■ **WHAT IS NEEDED**: Please tally the lines of the listing that follows where the word "moindre" appears, and reply with the number only.

■ **RECORDED INFORMATION**:
-*-

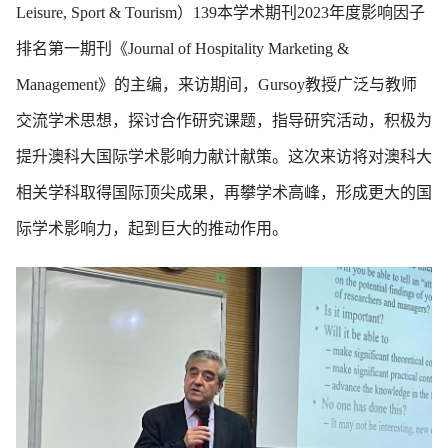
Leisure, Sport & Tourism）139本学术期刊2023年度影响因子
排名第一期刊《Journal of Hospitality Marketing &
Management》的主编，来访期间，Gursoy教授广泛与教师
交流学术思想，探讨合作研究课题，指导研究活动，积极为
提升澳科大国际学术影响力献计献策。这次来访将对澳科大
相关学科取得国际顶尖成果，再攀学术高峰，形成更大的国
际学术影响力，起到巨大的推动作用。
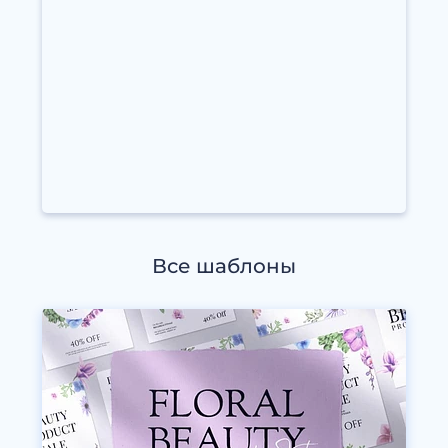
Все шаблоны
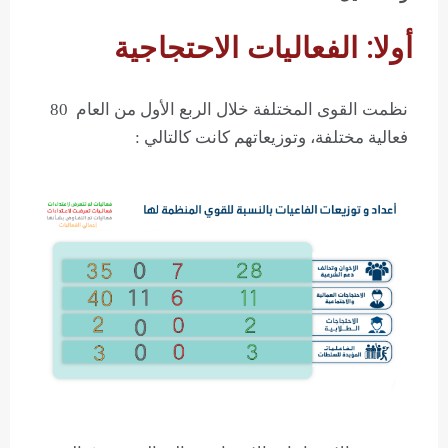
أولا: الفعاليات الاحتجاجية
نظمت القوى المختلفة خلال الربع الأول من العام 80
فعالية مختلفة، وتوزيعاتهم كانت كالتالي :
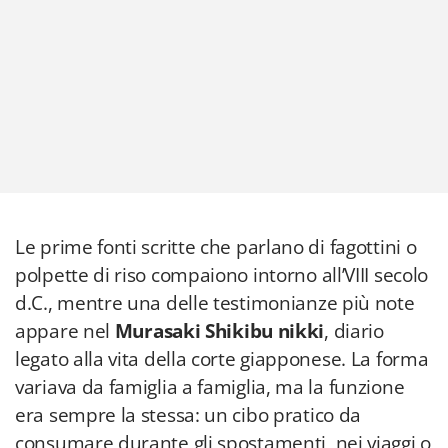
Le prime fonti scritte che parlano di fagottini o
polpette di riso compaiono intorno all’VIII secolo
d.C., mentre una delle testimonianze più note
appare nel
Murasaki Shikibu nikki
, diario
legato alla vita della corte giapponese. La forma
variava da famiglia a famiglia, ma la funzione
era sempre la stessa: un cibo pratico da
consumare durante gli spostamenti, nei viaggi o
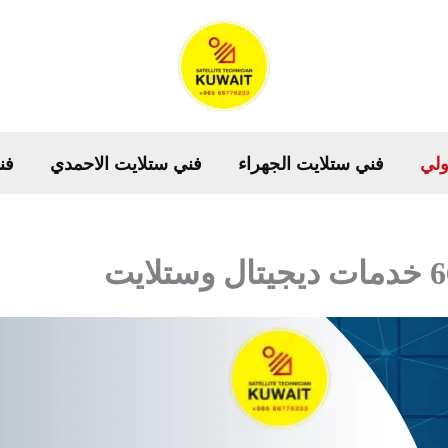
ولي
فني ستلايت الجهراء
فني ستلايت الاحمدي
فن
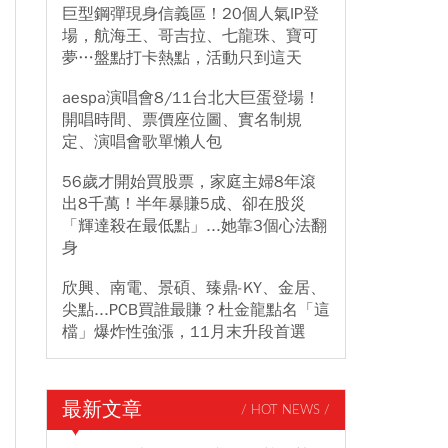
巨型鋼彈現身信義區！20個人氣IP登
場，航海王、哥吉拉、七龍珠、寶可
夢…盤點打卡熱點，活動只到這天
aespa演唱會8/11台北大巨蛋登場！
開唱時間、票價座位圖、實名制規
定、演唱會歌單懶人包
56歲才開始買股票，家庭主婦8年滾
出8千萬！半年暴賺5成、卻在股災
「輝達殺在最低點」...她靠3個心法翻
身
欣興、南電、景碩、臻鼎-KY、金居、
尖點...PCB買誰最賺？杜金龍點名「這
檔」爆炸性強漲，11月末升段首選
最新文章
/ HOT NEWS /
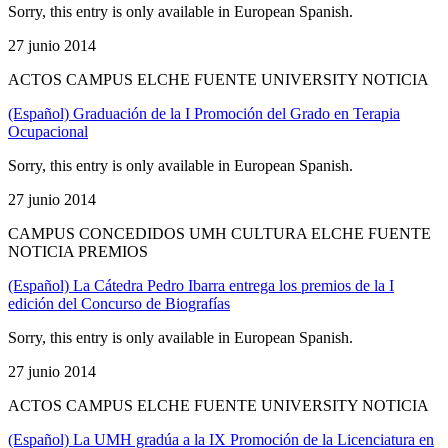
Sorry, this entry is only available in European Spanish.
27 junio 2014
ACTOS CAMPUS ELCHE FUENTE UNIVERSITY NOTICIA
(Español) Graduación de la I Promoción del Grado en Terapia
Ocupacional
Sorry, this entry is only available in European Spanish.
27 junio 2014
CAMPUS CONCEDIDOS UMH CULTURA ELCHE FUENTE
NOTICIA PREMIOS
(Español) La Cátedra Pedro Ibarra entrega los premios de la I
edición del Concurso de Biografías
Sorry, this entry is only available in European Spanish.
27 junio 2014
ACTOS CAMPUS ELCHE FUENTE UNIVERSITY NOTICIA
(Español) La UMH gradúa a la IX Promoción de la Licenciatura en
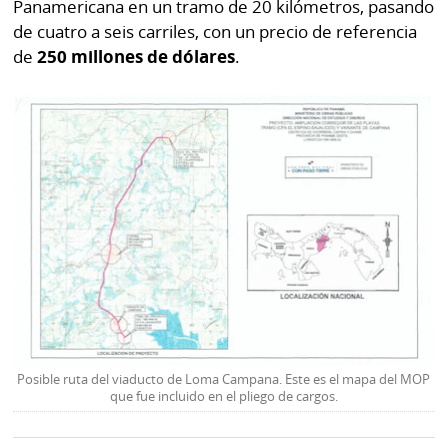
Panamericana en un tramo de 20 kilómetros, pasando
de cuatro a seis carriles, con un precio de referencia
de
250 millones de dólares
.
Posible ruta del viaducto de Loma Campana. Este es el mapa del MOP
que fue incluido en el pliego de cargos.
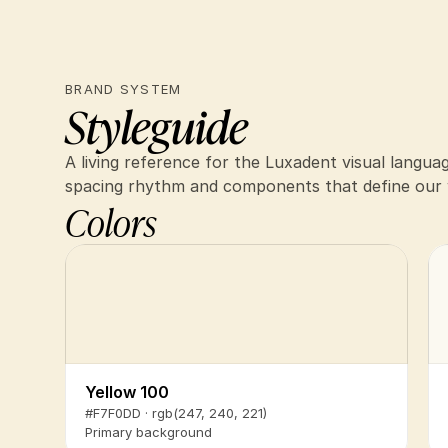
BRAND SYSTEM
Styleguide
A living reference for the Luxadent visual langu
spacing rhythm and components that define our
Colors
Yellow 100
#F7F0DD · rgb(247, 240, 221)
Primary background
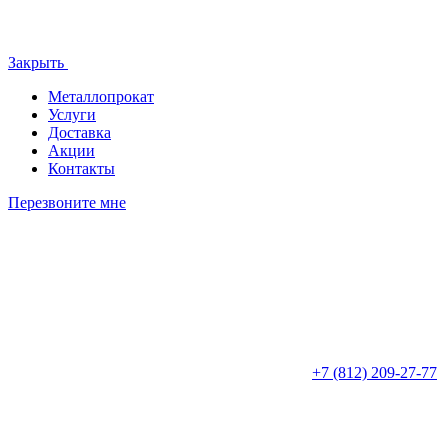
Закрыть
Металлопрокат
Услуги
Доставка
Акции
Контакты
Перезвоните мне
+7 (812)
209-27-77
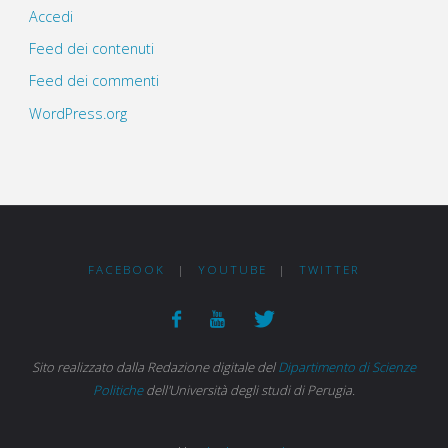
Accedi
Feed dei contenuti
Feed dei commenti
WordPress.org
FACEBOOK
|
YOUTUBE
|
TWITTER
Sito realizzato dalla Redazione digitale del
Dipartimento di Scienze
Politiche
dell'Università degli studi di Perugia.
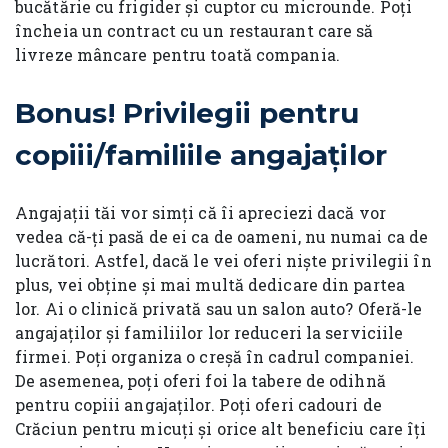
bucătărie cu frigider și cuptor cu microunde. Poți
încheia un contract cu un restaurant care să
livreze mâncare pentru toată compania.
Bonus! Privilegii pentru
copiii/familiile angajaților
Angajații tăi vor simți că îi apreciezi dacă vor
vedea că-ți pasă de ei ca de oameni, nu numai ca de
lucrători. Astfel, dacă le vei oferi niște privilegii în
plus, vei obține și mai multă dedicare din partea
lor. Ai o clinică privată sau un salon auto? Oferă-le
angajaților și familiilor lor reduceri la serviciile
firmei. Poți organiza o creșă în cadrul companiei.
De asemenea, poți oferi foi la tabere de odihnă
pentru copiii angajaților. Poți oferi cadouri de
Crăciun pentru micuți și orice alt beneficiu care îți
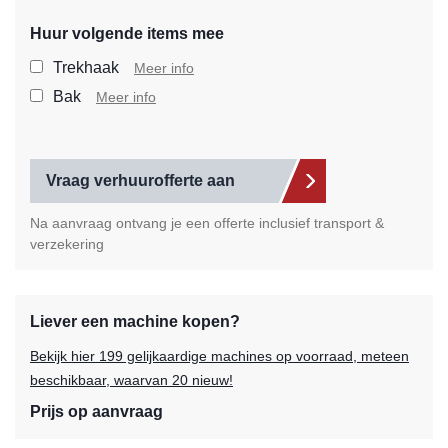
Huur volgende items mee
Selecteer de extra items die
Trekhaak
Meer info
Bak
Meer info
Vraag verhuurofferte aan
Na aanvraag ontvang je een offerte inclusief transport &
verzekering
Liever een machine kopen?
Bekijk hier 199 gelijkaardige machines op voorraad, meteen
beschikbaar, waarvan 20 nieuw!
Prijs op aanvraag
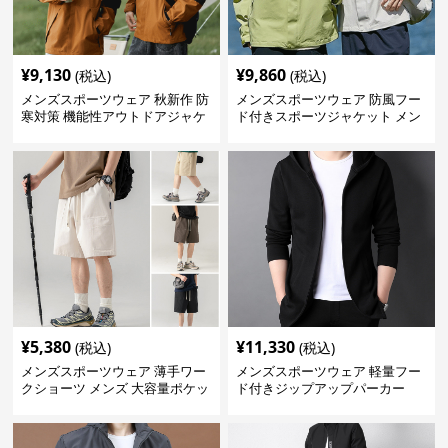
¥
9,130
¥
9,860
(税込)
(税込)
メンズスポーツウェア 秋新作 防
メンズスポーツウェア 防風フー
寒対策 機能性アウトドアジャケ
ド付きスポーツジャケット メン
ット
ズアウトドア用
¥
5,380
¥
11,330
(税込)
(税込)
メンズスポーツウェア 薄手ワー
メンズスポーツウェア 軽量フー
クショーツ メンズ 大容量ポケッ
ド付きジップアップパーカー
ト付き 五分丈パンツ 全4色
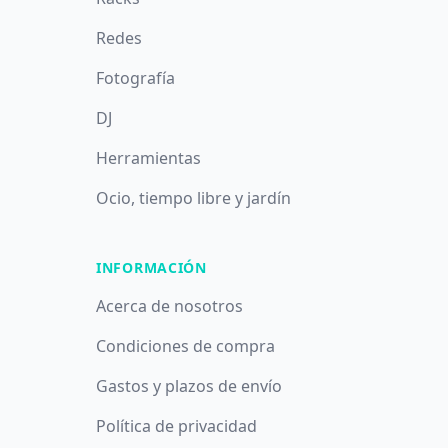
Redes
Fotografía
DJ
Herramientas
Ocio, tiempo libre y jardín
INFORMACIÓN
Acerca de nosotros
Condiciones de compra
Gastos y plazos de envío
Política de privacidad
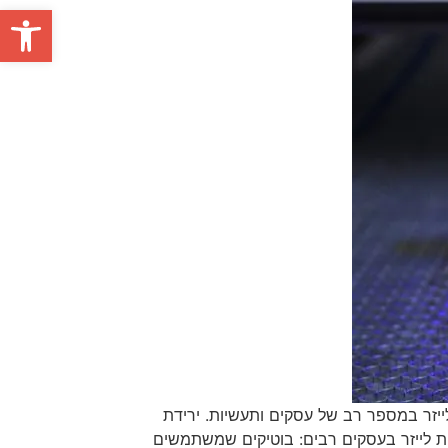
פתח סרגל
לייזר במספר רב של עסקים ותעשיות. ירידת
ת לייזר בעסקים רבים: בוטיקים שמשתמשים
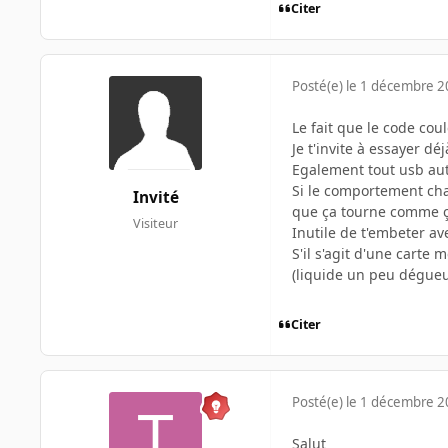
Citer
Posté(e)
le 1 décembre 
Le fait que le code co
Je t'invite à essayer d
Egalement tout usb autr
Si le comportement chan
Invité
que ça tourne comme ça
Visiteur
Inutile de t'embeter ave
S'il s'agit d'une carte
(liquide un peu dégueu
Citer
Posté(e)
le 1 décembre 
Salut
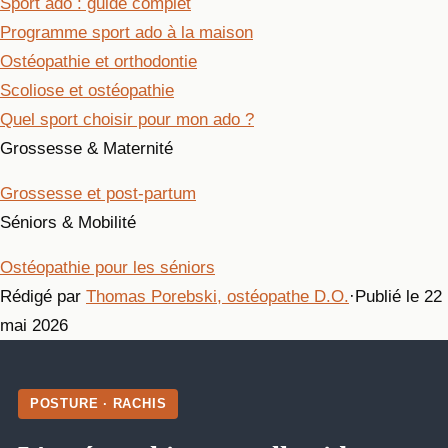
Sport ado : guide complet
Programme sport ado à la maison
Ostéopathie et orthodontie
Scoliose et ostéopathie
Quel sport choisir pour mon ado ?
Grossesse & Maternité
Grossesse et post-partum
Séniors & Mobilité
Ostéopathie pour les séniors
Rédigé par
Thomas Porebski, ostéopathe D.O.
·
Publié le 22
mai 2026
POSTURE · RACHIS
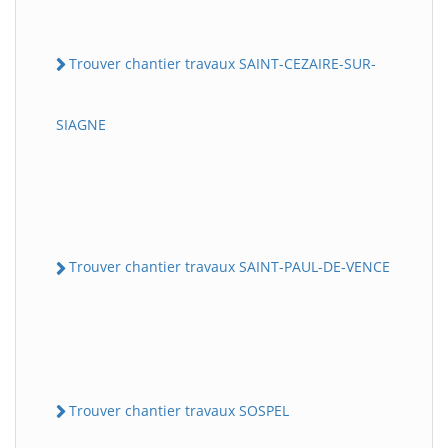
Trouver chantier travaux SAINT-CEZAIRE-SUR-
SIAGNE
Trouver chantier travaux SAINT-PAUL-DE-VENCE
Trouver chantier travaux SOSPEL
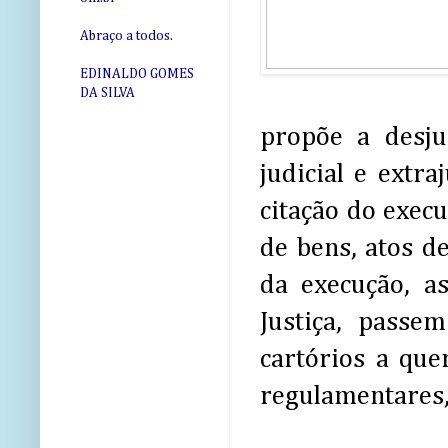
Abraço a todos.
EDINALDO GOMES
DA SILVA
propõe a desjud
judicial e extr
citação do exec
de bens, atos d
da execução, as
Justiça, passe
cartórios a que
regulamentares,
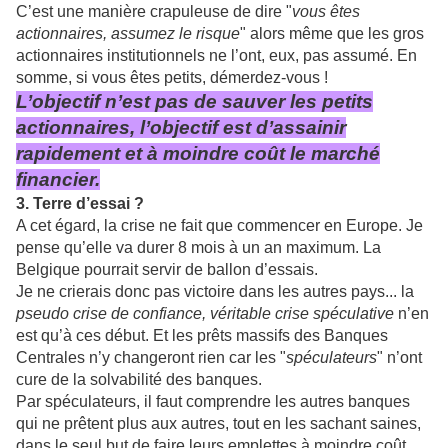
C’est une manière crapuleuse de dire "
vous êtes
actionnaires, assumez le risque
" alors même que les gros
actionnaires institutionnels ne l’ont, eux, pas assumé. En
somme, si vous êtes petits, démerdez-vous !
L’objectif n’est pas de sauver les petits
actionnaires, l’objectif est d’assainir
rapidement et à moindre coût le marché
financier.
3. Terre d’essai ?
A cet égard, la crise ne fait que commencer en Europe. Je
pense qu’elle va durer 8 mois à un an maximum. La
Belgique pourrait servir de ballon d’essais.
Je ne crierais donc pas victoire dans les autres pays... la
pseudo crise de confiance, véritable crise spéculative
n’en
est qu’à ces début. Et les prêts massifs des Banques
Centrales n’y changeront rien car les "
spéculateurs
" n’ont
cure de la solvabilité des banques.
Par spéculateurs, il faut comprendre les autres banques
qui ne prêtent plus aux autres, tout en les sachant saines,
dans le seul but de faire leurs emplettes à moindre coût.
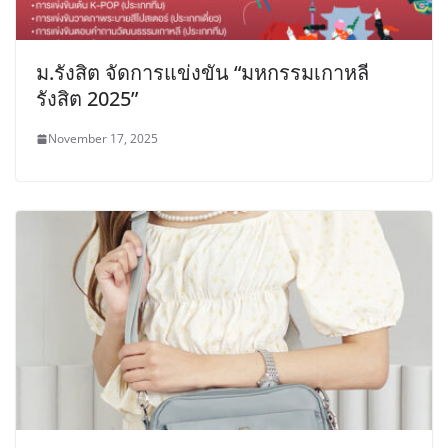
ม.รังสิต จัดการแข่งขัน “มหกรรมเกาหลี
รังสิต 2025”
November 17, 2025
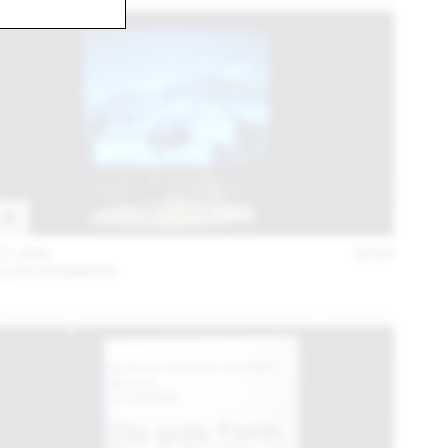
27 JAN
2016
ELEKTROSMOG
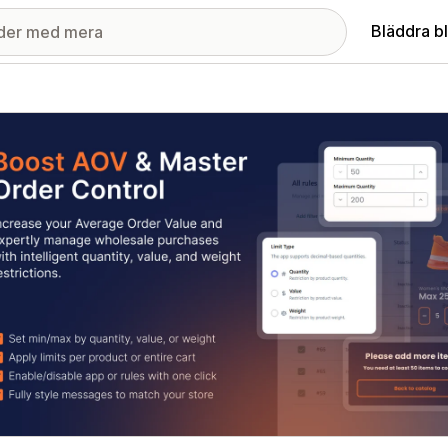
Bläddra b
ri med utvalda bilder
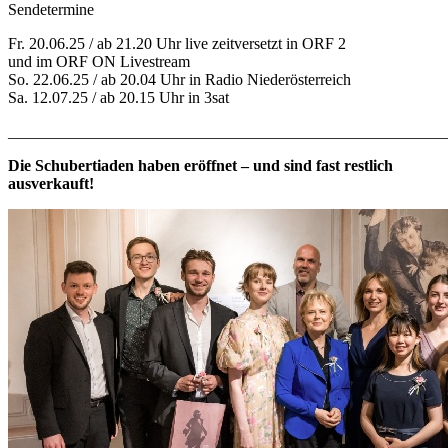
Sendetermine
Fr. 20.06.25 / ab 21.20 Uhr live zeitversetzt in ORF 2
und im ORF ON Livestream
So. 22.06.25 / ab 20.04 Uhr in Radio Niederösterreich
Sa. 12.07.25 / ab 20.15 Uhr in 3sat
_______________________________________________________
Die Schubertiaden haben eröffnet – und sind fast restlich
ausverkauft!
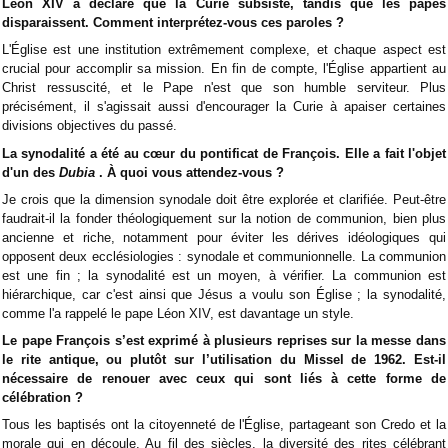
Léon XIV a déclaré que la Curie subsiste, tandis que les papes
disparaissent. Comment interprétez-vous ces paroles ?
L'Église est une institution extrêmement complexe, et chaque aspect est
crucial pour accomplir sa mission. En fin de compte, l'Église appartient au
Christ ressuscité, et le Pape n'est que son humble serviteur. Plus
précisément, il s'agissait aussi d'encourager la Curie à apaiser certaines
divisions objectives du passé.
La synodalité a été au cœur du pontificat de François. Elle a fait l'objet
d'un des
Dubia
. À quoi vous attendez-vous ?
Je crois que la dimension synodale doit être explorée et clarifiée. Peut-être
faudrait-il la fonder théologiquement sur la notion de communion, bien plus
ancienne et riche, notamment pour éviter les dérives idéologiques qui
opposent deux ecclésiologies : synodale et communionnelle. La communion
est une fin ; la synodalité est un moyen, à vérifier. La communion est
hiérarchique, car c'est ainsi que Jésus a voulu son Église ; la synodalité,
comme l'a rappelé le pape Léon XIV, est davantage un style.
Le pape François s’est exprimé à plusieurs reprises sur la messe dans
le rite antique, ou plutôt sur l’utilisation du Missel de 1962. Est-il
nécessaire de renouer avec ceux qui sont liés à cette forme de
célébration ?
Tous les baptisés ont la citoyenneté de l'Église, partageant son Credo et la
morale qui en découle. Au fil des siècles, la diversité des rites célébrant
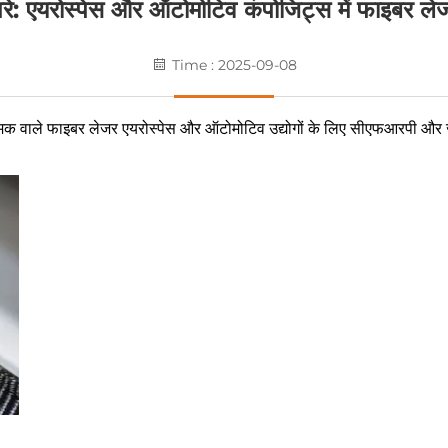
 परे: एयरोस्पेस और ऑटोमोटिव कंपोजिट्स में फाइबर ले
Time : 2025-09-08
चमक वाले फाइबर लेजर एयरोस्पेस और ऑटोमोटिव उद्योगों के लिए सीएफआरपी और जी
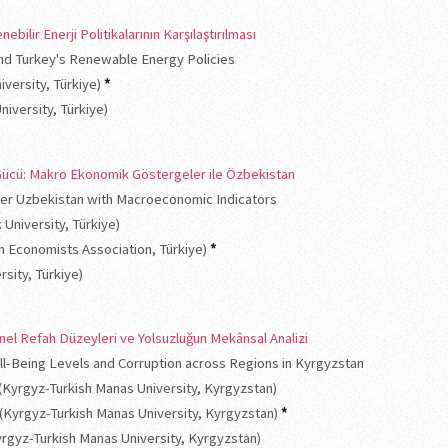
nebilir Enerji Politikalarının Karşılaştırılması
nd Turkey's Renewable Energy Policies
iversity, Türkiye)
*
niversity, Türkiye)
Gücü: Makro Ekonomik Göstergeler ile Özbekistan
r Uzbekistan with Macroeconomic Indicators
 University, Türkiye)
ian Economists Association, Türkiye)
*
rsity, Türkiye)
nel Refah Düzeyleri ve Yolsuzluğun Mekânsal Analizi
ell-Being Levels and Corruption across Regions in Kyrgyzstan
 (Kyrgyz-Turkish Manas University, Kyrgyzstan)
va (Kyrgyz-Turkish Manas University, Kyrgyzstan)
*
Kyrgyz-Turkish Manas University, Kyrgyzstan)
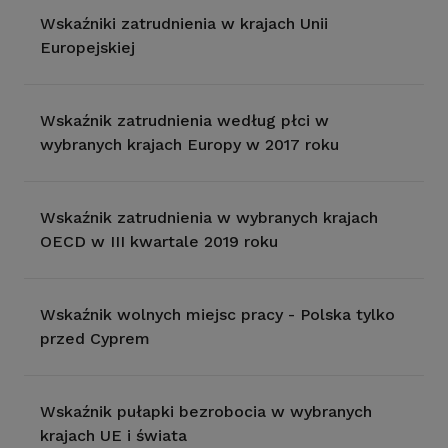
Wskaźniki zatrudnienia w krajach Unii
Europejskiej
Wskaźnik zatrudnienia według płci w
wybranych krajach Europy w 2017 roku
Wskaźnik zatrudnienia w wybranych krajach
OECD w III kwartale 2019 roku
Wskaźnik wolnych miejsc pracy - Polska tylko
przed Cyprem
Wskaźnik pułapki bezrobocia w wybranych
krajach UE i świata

-*-

■ **ANSWER**: 2